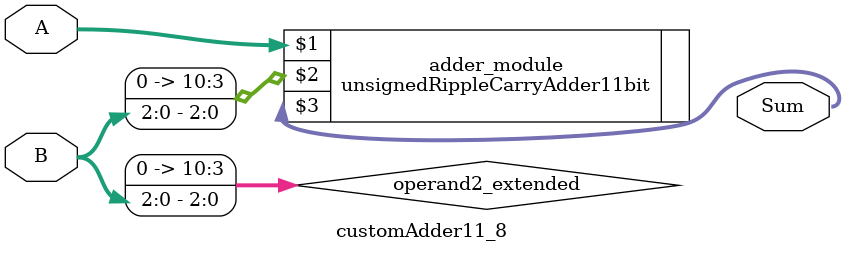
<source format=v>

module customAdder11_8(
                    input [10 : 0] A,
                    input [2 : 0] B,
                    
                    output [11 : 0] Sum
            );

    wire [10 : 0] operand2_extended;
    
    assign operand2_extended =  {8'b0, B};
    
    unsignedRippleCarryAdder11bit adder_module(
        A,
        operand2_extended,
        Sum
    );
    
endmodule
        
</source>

● ● ●

**What this task involves**
Your answer must be an exact transcription of the records above, minus the pictures.

**Written solution**
<source format=v>

module customAdder11_8(
                    input [10 : 0] A,
                    input [2 : 0] B,
                    
                    output [11 : 0] Sum
            );

    wire [10 : 0] operand2_extended;
    
    assign operand2_extended =  {8'b0, B};
    
    unsignedRippleCarryAdder11bit adder_module(
        A,
        operand2_extended,
        Sum
    );
    
endmodule
        
</source>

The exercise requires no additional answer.